Universal themes of the ideal woman, women’s roles in society, oppression, freedom for expression, hope, love, and religion are embodied in the creations. Rich and insightful local themes are also evident in works such as Singaporean artist, Prisca Ko’s “Constraints Faced by Contemporary Women. Her creation was modeled into a block of public housing apartments and sought to explore and express the constraints faced by contemporary women who live in public housing apartments – also known as Housing Development Board (HDB) flats – in Singapore.” She expressed her lack of physical space, and the constraints of “physical, emotional, mental and social to religious realms” in the various ‘units’ in her block of flats and the ampoules that they held.
On the other side of the world Lobsong from Tibet uses the symbols and colours of Buddhism and the produce of the land (barley and yak cheese) as she etches her religion and the simple abundance from subsistence living into her box. Diana De Solares shares of her existence in Guatemala as portrait of the Artist as a box (her heavily nail – armored creation) speaks of the physical violence and unrest around her and of her physical and psychological resilience to remain unscarred within.

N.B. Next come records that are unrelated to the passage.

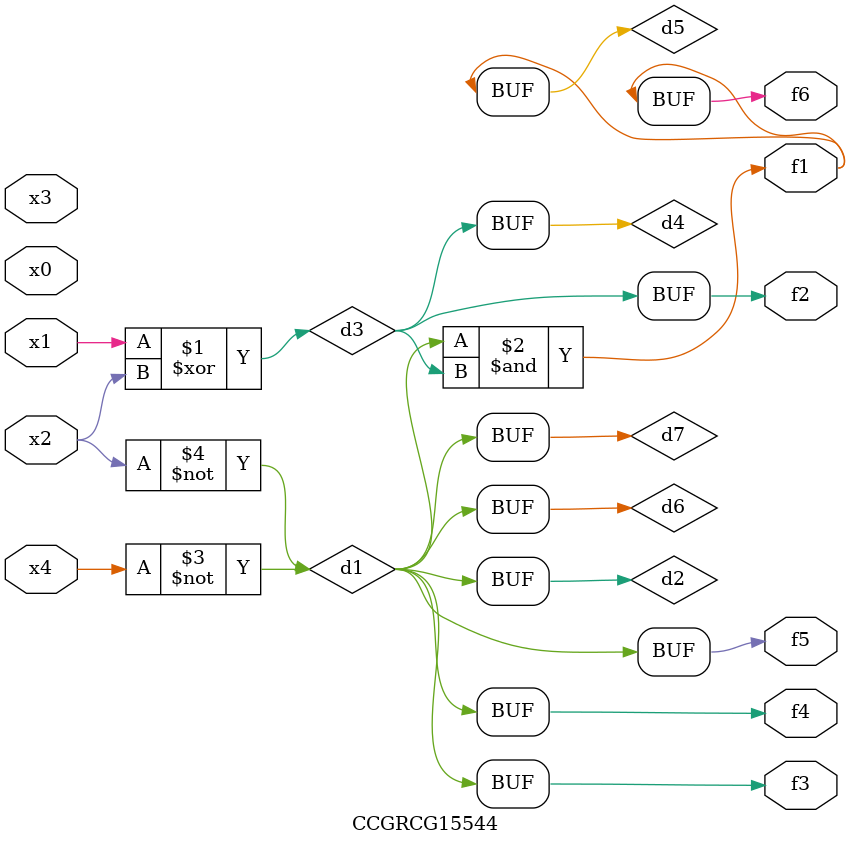
<source format=v>
module CCGRCG15544(
	input x0, x1, x2, x3, x4,
	output f1, f2, f3, f4, f5, f6
);

	wire d1, d2, d3, d4, d5, d6, d7;

	not (d1, x4);
	not (d2, x2);
	xor (d3, x1, x2);
	buf (d4, d3);
	and (d5, d1, d3);
	buf (d6, d1, d2);
	buf (d7, d2);
	assign f1 = d5;
	assign f2 = d4;
	assign f3 = d7;
	assign f4 = d7;
	assign f5 = d7;
	assign f6 = d5;
endmodule

</source>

“As the boxes are opened, so is communication,” says Lorraine. “The beauty of Women Beyond Borders lies in this spirit of support evidenced as women contact one another, exchange, collaborate, and converse as they come out of isolation into relation.” This exhibition crosses the boundaries of race, religion, caste, politics and geography as women around the world come to relate to their sisters though the viewing and the creation of art. A new understanding and reverence of women around the world takes root as one experiences the deep, intimate dialogue that occurs between artist and viewer.
Intensely personal stories of rape, abuse, and struggle are told at the WBB exhibitions. The late Hwee Choo – a cancer patient who had died before her box was complete – had her incomplete box exhibited in the WBB Singapore exhibition held at Sculpture Square in May this year. The words “Cancer is a terrible disease” were scrawled almost painfully and illegibly on the side of her box. “The illness is like the box itself,” said the artist’s statement. “Though the box may represent the ravages of cancer, the body still holds a bright and vibrant heart, undivided by the struggle.” Such were the intensity and the intimate outpourings found in many of the boxes at the WBB Singapore leg of the tour, and at all the exhibitions that preceded it.
Be it in a train car in Russia, or a temple in Katmandu, each exhibition has reinvented itself from place to place as the boxes continue their journey throughout the world, bringing healing and understanding amongst women and men worldwide.
“A womb, a tomb, a gift, a shrine.” These boxes echo the signs of our age, and tell the tales of womanhood in this century. They represent the collective voice of women around the world – honest, intense, sincere. Never to be ignored, and definitely not to be forgotten.